┏━━

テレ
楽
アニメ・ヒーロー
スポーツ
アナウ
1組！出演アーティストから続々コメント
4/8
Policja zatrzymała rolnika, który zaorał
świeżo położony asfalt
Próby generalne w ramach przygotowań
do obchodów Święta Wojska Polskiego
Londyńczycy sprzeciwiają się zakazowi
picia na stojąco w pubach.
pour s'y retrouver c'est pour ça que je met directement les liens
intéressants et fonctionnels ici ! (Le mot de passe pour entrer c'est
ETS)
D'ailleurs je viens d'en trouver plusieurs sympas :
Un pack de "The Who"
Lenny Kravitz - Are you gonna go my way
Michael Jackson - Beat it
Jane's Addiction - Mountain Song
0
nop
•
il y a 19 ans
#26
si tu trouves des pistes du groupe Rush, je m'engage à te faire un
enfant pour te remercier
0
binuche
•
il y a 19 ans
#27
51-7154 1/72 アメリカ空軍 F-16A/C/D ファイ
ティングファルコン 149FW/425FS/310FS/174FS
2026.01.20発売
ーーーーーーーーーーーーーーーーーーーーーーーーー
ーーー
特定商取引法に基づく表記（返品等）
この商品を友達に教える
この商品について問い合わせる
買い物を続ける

┗━━

_THE PROBLEM_:
Reproduce every line of the listing above without changing anything.

_WRITTEN REPLY_:
テレ
楽
アニメ・ヒーロー
スポーツ
アナウ
1組！出演アーティストから続々コメント
4/8
Policja zatrzymała rolnika, który zaorał
świeżo położony asfalt
Próby generalne w ramach przygotowań
do obchodów Święta Wojska Polskiego
Londyńczycy sprzeciwiają się zakazowi
picia na stojąco w pubach.
pour s'y retrouver c'est pour ça que je met directement les liens
intéressants et fonctionnels ici ! (Le mot de passe pour entrer c'est
ETS)
D'ailleurs je viens d'en trouver plusieurs sympas :
Un pack de "The Who"
Lenny Kravitz - Are you gonna go my way
Michael Jackson - Beat it
Jane's Addiction - Mountain Song
0
nop
•
il y a 19 ans
#26
si tu trouves des pistes du groupe Rush, je m'engage à te faire un
enfant pour te remercier
0
binuche
•
il y a 19 ans
#27
51-7154 1/72 アメリカ空軍 F-16A/C/D ファイ
ティングファルコン 149FW/425FS/310FS/174FS
2026.01.20発売
ーーーーーーーーーーーーーーーーーーーーーーーーー
ーーー
特定商取引法に基づく表記（返品等）
この商品を友達に教える
この商品について問い合わせる
買い物を続ける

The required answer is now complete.